▶ _Record set_:
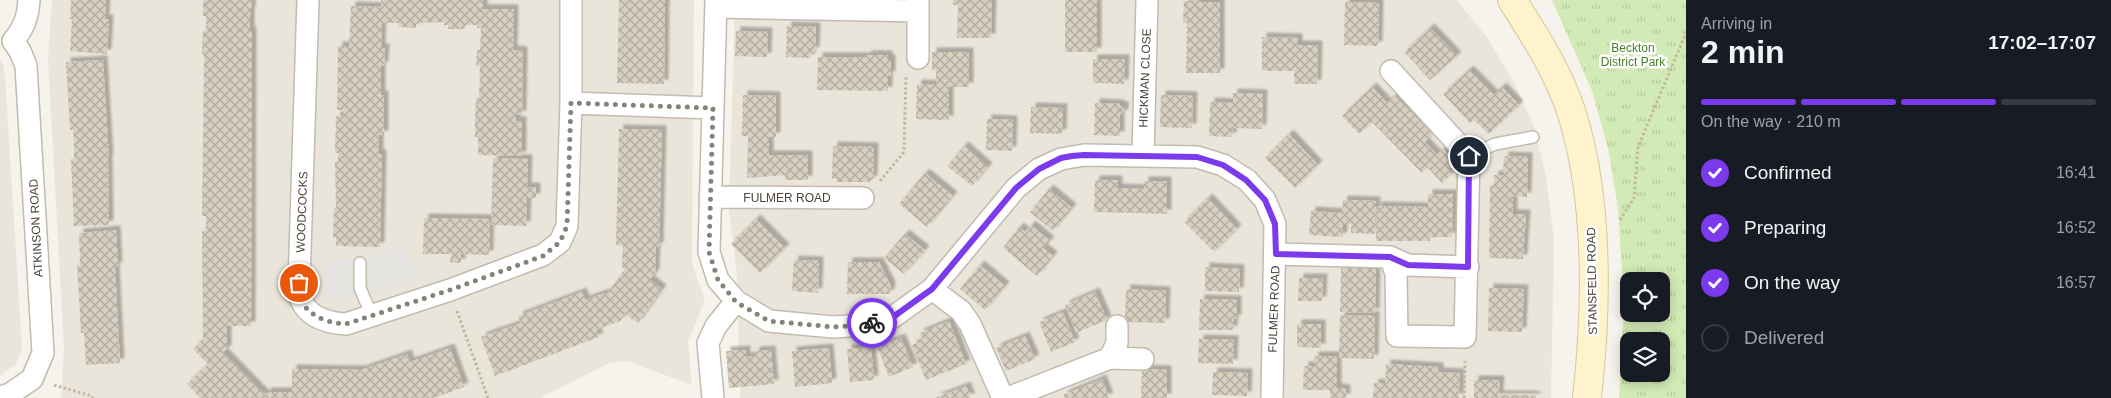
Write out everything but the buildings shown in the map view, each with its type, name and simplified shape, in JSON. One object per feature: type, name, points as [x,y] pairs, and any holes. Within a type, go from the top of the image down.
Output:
[{"type":"street","points":[[6,40],[23,29],[28,16],[29,0]]},
{"type":"street","name":"WOODCOCKS","points":[[308,0],[299,283],[301,299],[308,309],[319,318],[332,323],[346,324],[450,290],[543,256],[560,242],[567,226],[571,103],[571,0]]},
{"type":"street","name":"HICKMAN CLOSE","points":[[1143,156],[1147,0]]},
{"type":"street","name":"STANSFELD ROAD","points":[[1512,0],[1546,54],[1572,114],[1587,183],[1593,247],[1592,350],[1587,398]]},
{"type":"street","points":[[716,3],[918,6],[918,58]]},
{"type":"street","name":"FULMER ROAD","points":[[716,3],[709,252],[718,280],[736,302],[769,321],[833,327],[856,326],[893,317],[932,289],[1016,188],[1039,169],[1061,158],[1084,155],[1197,157],[1223,165],[1246,180],[1265,200],[1275,224],[1276,254],[1272,398]]},
{"type":"street","name":"ATKINSON ROAD","points":[[6,40],[20,51],[26,66],[43,353],[32,379]]},
{"type":"street","points":[[1390,257],[1396,273],[1397,336],[1465,336],[1469,156],[1391,71]]},
{"type":"street","points":[[571,103],[713,108]]},
{"type":"street","name":"FULMER ROAD","points":[[710,197],[864,198]]},
{"type":"street","points":[[1276,254],[1390,257],[1408,265],[1468,267]]},
{"type":"street","points":[[932,289],[961,311],[970,324],[1002,398]]},
{"type":"street","points":[[713,398],[708,343],[716,326],[736,302]]},
{"type":"street","points":[[1110,358],[1117,343],[1117,326]]},
{"type":"street","points":[[1008,398],[1110,358],[1142,359]]},
{"type":"street","points":[[0,397],[10,394],[32,379]]},
{"type":"lane","points":[[1469,156],[1496,144],[1533,137]]},
{"type":"lane","points":[[360,263],[360,288],[372,316]]},
{"type":"path","points":[[1593,247],[1614,228],[1634,198],[1638,147],[1686,33]]},
{"type":"path","points":[[864,198],[904,152],[906,58],[918,58]]},
{"type":"path","points":[[456,308],[488,398]]},
{"type":"path","points":[[1464,398],[1465,336]]},
{"type":"path","points":[[32,379],[92,396],[92,398]]},
{"type":"shaded area","points":[[52,0],[694,0],[692,263],[705,300],[688,341],[692,385],[627,361],[607,364],[540,398],[61,398],[64,350],[48,59]]},
{"type":"shaded area","points":[[735,0],[1457,0],[1488,39],[1514,82],[1535,129],[1546,177],[1554,239],[1551,398],[740,398],[737,274],[729,211]]},
{"type":"shaded area","points":[[0,60],[3,64],[5,77],[22,348],[16,364],[0,376]]},
{"type":"shaded area","points":[[405,246],[417,277],[376,292],[352,296],[325,295],[326,259],[368,260],[375,255]]},
{"type":"green space","name":"Beckton District Park","points":[[1552,0],[1686,0],[1686,398],[1619,398],[1620,380],[1620,382],[1670,382],[1670,332],[1623,332],[1623,322],[1670,322],[1670,272],[1622,272],[1618,208],[1608,148],[1592,91]]},
{"type":"way so far","points":[[299,283],[301,299],[308,309],[319,318],[332,323],[346,324],[450,290],[543,256],[560,242],[567,226],[571,103],[713,108],[709,252],[718,280],[736,302],[769,321],[833,327],[872,323]]},
{"type":"route","points":[[872,323],[893,317],[932,289],[1016,188],[1039,169],[1061,158],[1084,155],[1197,157],[1223,165],[1246,180],[1265,200],[1275,224],[1276,254],[1390,257],[1408,265],[1468,267],[1469,156]]}]
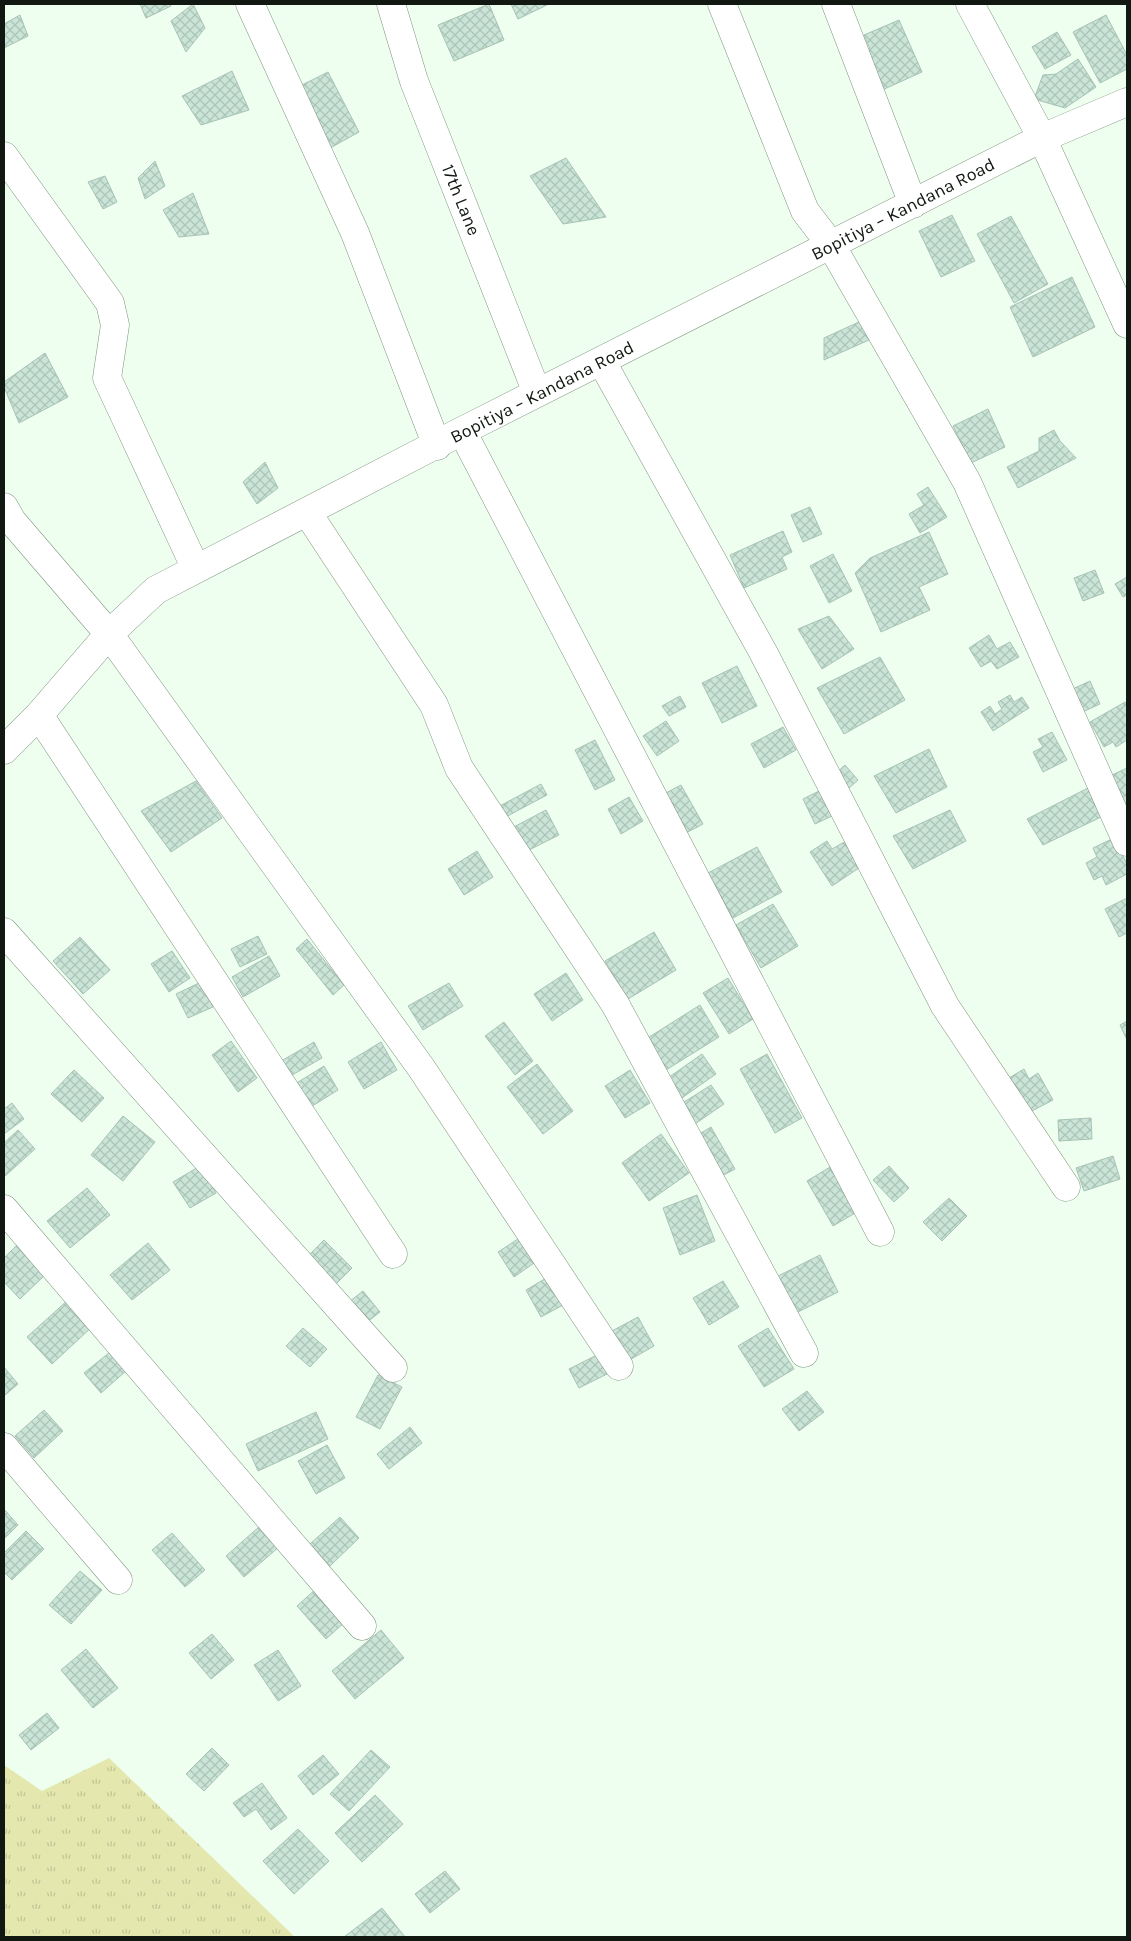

▶ _Problem statement_: Please return every record above exactly, but leave out the pictures.

▶ _Task output_:
Write out everything but the buildings shown in the map view, each with its type, name and simplified shape, in JSON. One object per feature: type, name, points as [x,y] pairs, and any holes. Within a type, go from the top of the image down.
Output:
[{"type":"street","points":[[6,40],[23,29],[28,16],[29,0]]},
{"type":"street","name":"WOODCOCKS","points":[[308,0],[299,283],[301,299],[308,309],[319,318],[332,323],[346,324],[450,290],[543,256],[560,242],[567,226],[571,103],[571,0]]},
{"type":"street","name":"HICKMAN CLOSE","points":[[1143,156],[1147,0]]},
{"type":"street","name":"STANSFELD ROAD","points":[[1512,0],[1546,54],[1572,114],[1587,183],[1593,247],[1592,350],[1587,398]]},
{"type":"street","points":[[716,3],[918,6],[918,58]]},
{"type":"street","name":"FULMER ROAD","points":[[716,3],[709,252],[718,280],[736,302],[769,321],[833,327],[856,326],[893,317],[932,289],[1016,188],[1039,169],[1061,158],[1084,155],[1197,157],[1223,165],[1246,180],[1265,200],[1275,224],[1276,254],[1272,398]]},
{"type":"street","name":"ATKINSON ROAD","points":[[6,40],[20,51],[26,66],[43,353],[32,379]]},
{"type":"street","points":[[1390,257],[1396,273],[1397,336],[1465,336],[1469,156],[1391,71]]},
{"type":"street","points":[[571,103],[713,108]]},
{"type":"street","name":"FULMER ROAD","points":[[710,197],[864,198]]},
{"type":"street","points":[[1276,254],[1390,257],[1408,265],[1468,267]]},
{"type":"street","points":[[932,289],[961,311],[970,324],[1002,398]]},
{"type":"street","points":[[713,398],[708,343],[716,326],[736,302]]},
{"type":"street","points":[[1110,358],[1117,343],[1117,326]]},
{"type":"street","points":[[1008,398],[1110,358],[1142,359]]},
{"type":"street","points":[[0,397],[10,394],[32,379]]},
{"type":"lane","points":[[1469,156],[1496,144],[1533,137]]},
{"type":"lane","points":[[360,263],[360,288],[372,316]]},
{"type":"path","points":[[1593,247],[1614,228],[1634,198],[1638,147],[1686,33]]},
{"type":"path","points":[[864,198],[904,152],[906,58],[918,58]]},
{"type":"path","points":[[456,308],[488,398]]},
{"type":"path","points":[[1464,398],[1465,336]]},
{"type":"path","points":[[32,379],[92,396],[92,398]]},
{"type":"shaded area","points":[[52,0],[694,0],[692,263],[705,300],[688,341],[692,385],[627,361],[607,364],[540,398],[61,398],[64,350],[48,59]]},
{"type":"shaded area","points":[[735,0],[1457,0],[1488,39],[1514,82],[1535,129],[1546,177],[1554,239],[1551,398],[740,398],[737,274],[729,211]]},
{"type":"shaded area","points":[[0,60],[3,64],[5,77],[22,348],[16,364],[0,376]]},
{"type":"shaded area","points":[[405,246],[417,277],[376,292],[352,296],[325,295],[326,259],[368,260],[375,255]]},
{"type":"green space","name":"Beckton District Park","points":[[1552,0],[1686,0],[1686,398],[1619,398],[1620,380],[1620,382],[1670,382],[1670,332],[1623,332],[1623,322],[1670,322],[1670,272],[1622,272],[1618,208],[1608,148],[1592,91]]},
{"type":"way so far","points":[[299,283],[301,299],[308,309],[319,318],[332,323],[346,324],[450,290],[543,256],[560,242],[567,226],[571,103],[713,108],[709,252],[718,280],[736,302],[769,321],[833,327],[872,323]]},
{"type":"route","points":[[872,323],[893,317],[932,289],[1016,188],[1039,169],[1061,158],[1084,155],[1197,157],[1223,165],[1246,180],[1265,200],[1275,224],[1276,254],[1390,257],[1408,265],[1468,267],[1469,156]]}]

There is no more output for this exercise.